START MATERIAL FOR THIS TASK

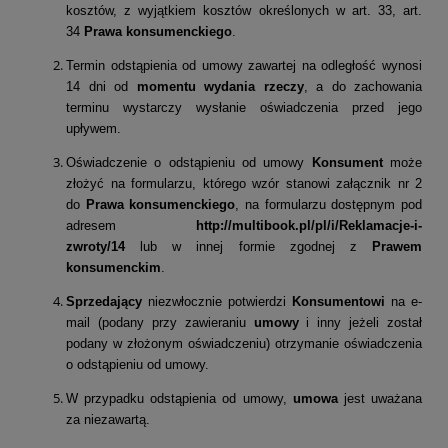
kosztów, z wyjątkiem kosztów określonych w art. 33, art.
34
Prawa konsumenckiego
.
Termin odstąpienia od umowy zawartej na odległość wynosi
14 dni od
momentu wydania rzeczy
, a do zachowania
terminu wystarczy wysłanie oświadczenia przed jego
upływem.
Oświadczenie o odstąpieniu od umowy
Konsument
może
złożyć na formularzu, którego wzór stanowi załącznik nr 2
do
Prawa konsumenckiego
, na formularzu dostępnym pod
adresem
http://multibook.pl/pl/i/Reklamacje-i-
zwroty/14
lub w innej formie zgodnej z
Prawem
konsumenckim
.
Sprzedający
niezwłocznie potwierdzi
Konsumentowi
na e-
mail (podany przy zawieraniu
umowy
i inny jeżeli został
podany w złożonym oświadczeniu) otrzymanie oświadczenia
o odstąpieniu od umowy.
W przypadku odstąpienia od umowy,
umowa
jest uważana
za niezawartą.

END MATERIAL FOR THIS TASK
START MATERIAL FOR THIS TASK

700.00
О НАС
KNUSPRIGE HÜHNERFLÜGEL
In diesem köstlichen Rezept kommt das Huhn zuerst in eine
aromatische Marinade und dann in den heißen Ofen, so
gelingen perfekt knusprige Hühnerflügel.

END MATERIAL FOR THIS TASK

| EXERCISE AIM |
When the line with "a do zachowania" is reached in the data above, begin copying, and stop after the line with "za niezawartą."; copy each line exactly, both ends included.

| TASK SOLUTION |
, a do zachowania
terminu wystarczy wysłanie oświadczenia przed jego
upływem.
Oświadczenie o odstąpieniu od umowy
Konsument
może
złożyć na formularzu, którego wzór stanowi załącznik nr 2
do
Prawa konsumenckiego
, na formularzu dostępnym pod
adresem
http://multibook.pl/pl/i/Reklamacje-i-
zwroty/14
lub w innej formie zgodnej z
Prawem
konsumenckim
.
Sprzedający
niezwłocznie potwierdzi
Konsumentowi
na e-
mail (podany przy zawieraniu
umowy
i inny jeżeli został
podany w złożonym oświadczeniu) otrzymanie oświadczenia
o odstąpieniu od umowy.
W przypadku odstąpienia od umowy,
umowa
jest uważana
za niezawartą.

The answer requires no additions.